| Text for analysis |
========================
Students and technology. From virtual seminars and live-streamed lectures to uploading multimedia projects and using collaborative platforms, it’s no surprise that strong tech connectivity is crucial to post-Covid student living. However, it’s a different form of technology that’s radically changing how the purpose-built student accommodation (PBSA) world operates: PropTech.
Step 1: Attracting students
With a net increase of 21,000 beds entering the UK PBSA market for the 2020/21 academic year, PBSA operators can use their technology offering as a differentiator in a number of ways.
For example, an Octopus Real Estate report found that first year students achieving top grades are more than twice as likely to prioritise technology when making accommodation decisions (19%) than those achieving lower grades (9%). Something to bear in mind when it comes to marketing.
Meanwhile, with the uncertainty regarding how universities will teach courses over the next few years, operators can also use PropTech to offer flexible rental terms. For instance, potential occupants could take up variable lease durations at sliding price scales instead of an annual commitment; an attractive proposition given the variety of different course lengths and hybrid lecture formats that could emerge.
========================
| Work to be completed |
Write the next part of the article on PropTech in student accommodation, picking up right after its final sentence.

| Stored data entries |
========================
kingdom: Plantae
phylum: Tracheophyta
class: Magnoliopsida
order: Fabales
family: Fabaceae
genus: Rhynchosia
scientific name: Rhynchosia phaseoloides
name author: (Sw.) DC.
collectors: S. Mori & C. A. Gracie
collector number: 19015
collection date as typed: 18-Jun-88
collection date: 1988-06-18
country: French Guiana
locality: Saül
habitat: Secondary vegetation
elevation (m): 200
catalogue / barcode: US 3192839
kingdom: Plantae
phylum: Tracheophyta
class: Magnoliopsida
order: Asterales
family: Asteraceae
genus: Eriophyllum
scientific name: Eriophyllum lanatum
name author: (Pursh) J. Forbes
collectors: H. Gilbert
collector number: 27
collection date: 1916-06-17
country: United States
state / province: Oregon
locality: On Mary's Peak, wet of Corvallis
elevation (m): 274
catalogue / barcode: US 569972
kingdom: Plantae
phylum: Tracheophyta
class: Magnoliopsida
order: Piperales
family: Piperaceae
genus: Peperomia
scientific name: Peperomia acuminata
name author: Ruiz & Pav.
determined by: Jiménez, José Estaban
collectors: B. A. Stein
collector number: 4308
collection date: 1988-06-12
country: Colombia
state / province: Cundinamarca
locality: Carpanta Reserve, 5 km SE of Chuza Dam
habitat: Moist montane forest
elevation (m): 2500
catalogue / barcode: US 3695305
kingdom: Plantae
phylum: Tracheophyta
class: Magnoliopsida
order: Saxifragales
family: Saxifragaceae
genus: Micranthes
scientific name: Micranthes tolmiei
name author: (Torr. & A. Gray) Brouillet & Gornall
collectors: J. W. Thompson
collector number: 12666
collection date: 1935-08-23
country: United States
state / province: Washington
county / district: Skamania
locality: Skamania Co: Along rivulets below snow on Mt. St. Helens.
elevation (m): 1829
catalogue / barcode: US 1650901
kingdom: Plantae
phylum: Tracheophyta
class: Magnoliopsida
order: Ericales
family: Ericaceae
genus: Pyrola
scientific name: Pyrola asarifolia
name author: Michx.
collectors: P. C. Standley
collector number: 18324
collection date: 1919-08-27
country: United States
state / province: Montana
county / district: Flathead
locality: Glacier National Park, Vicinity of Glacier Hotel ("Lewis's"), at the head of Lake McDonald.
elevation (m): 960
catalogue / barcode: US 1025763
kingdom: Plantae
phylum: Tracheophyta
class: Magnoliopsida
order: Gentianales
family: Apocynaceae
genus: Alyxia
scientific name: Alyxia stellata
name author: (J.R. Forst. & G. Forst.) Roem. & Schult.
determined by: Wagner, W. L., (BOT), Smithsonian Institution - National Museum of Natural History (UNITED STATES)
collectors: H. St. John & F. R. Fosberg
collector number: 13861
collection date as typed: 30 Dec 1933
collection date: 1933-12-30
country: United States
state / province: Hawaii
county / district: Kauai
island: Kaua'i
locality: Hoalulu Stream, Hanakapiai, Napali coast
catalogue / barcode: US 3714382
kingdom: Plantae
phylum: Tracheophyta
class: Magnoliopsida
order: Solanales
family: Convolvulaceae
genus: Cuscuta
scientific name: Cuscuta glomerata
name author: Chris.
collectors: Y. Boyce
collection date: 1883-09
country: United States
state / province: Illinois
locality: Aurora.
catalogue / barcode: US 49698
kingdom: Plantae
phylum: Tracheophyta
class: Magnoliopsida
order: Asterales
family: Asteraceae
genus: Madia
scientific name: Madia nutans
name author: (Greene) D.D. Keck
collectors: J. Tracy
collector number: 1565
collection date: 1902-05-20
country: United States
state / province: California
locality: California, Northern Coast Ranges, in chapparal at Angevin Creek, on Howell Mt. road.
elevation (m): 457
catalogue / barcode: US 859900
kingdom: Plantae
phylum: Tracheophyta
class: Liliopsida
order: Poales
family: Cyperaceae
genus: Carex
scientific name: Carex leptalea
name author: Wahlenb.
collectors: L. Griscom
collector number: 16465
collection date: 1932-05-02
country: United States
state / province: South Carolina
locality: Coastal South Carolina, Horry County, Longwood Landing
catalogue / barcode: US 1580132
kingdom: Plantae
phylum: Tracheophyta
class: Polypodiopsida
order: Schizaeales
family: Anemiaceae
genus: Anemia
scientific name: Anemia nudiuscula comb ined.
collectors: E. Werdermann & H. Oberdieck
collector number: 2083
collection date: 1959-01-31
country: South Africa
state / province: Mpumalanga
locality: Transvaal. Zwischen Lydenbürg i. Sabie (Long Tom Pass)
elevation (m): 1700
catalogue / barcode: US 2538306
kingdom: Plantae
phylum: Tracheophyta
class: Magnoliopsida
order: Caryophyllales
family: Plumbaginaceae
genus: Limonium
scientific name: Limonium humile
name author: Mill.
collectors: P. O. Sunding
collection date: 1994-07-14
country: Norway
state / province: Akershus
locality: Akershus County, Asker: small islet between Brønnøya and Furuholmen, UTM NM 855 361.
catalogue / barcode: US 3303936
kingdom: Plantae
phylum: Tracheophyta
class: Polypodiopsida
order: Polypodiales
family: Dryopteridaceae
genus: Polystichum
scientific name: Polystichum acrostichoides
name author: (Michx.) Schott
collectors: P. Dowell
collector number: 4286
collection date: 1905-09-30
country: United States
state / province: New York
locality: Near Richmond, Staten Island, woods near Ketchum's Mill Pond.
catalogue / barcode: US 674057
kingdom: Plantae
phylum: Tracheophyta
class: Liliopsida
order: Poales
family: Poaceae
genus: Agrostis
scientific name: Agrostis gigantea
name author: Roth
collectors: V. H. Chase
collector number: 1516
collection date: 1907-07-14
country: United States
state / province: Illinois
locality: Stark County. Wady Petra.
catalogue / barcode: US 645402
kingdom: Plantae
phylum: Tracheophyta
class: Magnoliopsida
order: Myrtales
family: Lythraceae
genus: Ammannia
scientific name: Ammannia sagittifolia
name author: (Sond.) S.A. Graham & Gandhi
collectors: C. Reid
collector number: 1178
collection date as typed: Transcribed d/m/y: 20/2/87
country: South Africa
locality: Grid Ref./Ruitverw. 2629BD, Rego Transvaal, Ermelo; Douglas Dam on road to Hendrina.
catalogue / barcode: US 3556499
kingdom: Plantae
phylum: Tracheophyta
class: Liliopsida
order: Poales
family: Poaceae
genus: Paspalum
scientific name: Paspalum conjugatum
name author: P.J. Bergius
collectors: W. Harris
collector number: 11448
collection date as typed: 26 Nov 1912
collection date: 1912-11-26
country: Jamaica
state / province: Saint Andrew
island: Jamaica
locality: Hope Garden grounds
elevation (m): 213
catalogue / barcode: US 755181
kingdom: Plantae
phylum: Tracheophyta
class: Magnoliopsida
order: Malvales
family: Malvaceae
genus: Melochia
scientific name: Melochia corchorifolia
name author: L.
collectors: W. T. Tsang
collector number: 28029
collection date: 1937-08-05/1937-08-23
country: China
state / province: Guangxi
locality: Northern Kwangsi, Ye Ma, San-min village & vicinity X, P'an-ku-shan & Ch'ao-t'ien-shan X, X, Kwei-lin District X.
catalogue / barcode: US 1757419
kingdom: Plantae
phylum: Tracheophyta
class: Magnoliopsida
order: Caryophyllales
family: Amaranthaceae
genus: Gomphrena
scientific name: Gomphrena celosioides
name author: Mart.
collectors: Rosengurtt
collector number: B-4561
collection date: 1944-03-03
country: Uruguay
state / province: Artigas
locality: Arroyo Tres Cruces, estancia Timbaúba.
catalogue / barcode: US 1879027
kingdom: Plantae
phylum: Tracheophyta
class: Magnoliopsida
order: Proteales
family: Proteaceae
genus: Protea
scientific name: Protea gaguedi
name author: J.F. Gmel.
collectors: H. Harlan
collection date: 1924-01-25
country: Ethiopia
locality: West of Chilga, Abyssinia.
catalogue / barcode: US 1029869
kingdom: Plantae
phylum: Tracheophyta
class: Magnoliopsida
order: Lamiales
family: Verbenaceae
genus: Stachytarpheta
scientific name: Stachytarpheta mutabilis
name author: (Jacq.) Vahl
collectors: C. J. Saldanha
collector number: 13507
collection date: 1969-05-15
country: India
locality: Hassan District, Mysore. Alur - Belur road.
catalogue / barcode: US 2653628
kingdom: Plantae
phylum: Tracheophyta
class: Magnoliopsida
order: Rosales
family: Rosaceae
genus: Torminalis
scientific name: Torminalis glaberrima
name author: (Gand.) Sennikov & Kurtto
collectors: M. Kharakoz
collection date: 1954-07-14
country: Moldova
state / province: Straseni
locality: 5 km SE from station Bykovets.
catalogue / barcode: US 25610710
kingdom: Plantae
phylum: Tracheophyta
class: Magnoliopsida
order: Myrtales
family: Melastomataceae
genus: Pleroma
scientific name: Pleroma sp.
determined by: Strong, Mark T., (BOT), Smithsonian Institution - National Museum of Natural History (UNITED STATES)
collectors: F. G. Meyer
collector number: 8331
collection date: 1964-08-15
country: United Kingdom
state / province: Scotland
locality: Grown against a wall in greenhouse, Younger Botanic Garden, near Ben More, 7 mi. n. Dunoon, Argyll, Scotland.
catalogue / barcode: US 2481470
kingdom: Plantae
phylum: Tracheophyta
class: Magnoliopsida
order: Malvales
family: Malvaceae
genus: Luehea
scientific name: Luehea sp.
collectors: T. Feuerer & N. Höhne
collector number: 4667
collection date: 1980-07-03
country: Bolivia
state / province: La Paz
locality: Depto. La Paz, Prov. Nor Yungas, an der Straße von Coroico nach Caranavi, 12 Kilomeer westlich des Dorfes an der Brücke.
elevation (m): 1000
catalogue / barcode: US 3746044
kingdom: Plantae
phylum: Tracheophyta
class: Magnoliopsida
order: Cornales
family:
========================
| Task output |
Step 2: Providing excellent service
Attracting students’ attention is just the first part of the exam. To get full marks, operators also have to provide excellent service.
Accommodation amenities have long been used as a differentiator - think gyms and games rooms, launderettes and libraries, bars and basketball courts - but the pandemic has shifted the goal posts. Now, there’s not only an expectation of quality amenities that fit Gen Z trends, such as rooms dedicated to wellness activities and vlogging equipment, but also a need to use these spaces in a safe, sustainable and seamless way. The ability to book a slot in the gym on the way back from campus. The option to use an app to arrange laundry pick-up or reserve the cinema room. The capacity to organise clubs and social activities via a central hub.
In other words, quality amenities boil down to the technology powering them. Or, as Craig Bryant, Strategy and Business Development Director at This is Fresh, put it during a recent urban living webinar on student accommodation: “people booking those amenity spaces, people putting on events, food delivery, parcel tracking, parcel delivery. All those things simply wouldn’t have been possible without technology.”
Step 3: Managing efficiently
In addition, Craig noted that the use of automated systems “has made the property management side of things much more efficient” by saving time, cutting costs and also covering wider student concerns such as data protection.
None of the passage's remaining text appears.